Wer einmal das Verlierer-Image an sich kleben hat, wird auch von der Majorität der begleitenden Journalisten so beschrieben.
Peer Steinbrück, Fipsi Rösler und Kurt Beck ging es schon so. Da wurden Petitessen zu „typisch Beck“ aufgeblasen, als habe er an allem Schuld. Kleinigkeiten, die genauso in Merkels Umfeld geschehen, ihr aber nie angekreidet werden.
Viel mehr ehemalige CDU-Größen sind tief in den Wirtschaftslobbyismus verstrickt – Wulff, Koch, Wissmann, Kohl und dazu alle ehemaligen Staatsminister aus Merkels Kanzleramt. Das schadet ihr aber gar nicht, weil ihr kollektives Narrativ vorsieht, daß sie die Bundestagswahl am 24.09. bereits strahlend gewonnen hat und in der komfortablen Lage sein wird, sich einen willigen Koalitionspartner auszusuchen.

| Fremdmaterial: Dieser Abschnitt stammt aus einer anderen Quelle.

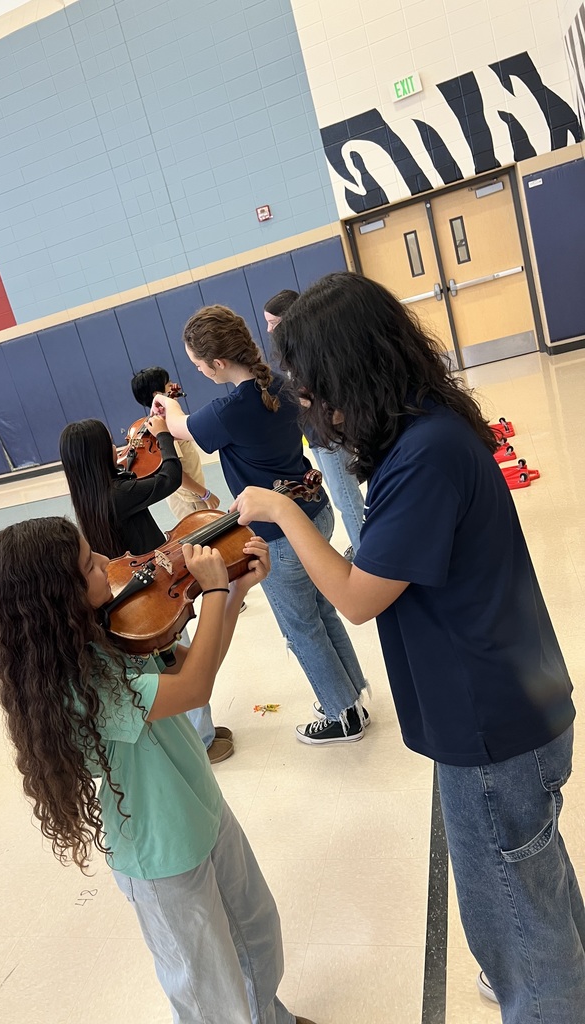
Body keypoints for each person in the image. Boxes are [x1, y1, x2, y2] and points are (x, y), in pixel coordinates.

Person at [232, 271, 585, 1021]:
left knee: (519, 923)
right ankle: (552, 979)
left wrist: (282, 515)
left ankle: (547, 996)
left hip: (491, 729)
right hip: (516, 700)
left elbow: (359, 596)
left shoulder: (424, 454)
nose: (305, 398)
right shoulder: (426, 429)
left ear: (348, 370)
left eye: (310, 381)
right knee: (534, 887)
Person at [0, 516, 317, 1024]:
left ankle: (270, 1016)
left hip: (201, 808)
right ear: (56, 595)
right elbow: (195, 689)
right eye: (90, 564)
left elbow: (195, 663)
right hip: (161, 851)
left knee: (256, 931)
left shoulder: (110, 631)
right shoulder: (75, 684)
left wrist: (235, 591)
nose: (109, 566)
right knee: (207, 989)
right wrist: (216, 591)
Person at [151, 305, 368, 744]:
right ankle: (352, 696)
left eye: (199, 365)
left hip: (279, 531)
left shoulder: (228, 410)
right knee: (321, 609)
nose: (199, 372)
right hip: (315, 513)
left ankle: (341, 713)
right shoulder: (282, 386)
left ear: (217, 363)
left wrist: (165, 411)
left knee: (300, 626)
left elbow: (177, 426)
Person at [59, 418, 234, 763]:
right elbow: (168, 478)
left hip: (139, 583)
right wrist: (164, 436)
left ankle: (203, 730)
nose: (117, 449)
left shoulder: (92, 494)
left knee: (172, 657)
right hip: (153, 586)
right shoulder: (118, 494)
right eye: (110, 444)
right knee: (182, 659)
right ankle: (203, 738)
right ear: (98, 454)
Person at [264, 290, 364, 560]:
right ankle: (363, 544)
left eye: (273, 322)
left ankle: (366, 554)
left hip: (330, 433)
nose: (269, 329)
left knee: (347, 499)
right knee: (344, 495)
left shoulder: (316, 349)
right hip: (317, 435)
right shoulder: (294, 349)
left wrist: (310, 401)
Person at [131, 366, 220, 517]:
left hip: (189, 493)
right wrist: (205, 494)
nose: (173, 385)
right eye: (168, 383)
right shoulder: (164, 426)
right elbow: (176, 472)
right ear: (158, 394)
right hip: (189, 497)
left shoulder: (167, 420)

Politiker können auch positive Kollektiv-Narrative haben. Das beste Beispiel war Karl-Theodor Baron Freiherr von und zu, der zwar politisch rein gar nichts zu Stande brachte, noch nicht mal Meinungen vertrat, aber immer nur hymnisch gefeiert wurde. „Die fabelhaften Guttenbergs“ titelte der SPIEGEL voller Verzückung über den Lügenbaron.
Zu eben jener Zeit schlug Kurt Beck vor, der als SPD-Chef das Image des provinziellen Pfälzer Deppen mit sich herumschleppte, mit den afghanischen Taliban zu reden, um aus dem kriegerischen Bahnen herauszukommen.
Die gesamte Presse fiel über ihn her. Da könne man mal sehen was für ein Provinzler ohne irgendeine außenpolitische Kompetenz Beck sei. Der Vorschlag sei purer Unsinn, denn mit den Taliban könne man nicht reden, da diese Fanatiker wären.
Becks Popularitätswerte sanken weiter.
Wenige Wochen später schlug der strahlende neue Politstar Verteidigungsminister Guttenberg vor, die Bundeswehr solle auch mit den Taliban verhandeln, um der Gewaltspirale zu entkommen.
Giovanni di Lorenzo und die anderen KTG-Fans konnten sich kaum halten vor Begeisterung. Deswegen sei Guttenberg zu Recht so beliebt, weil er als Quereinsteiger wage mutig zu denken und neue Wege zu beschreiten. Nur so könne man einen Konflikt beenden, indem man mit den Gegnern spreche.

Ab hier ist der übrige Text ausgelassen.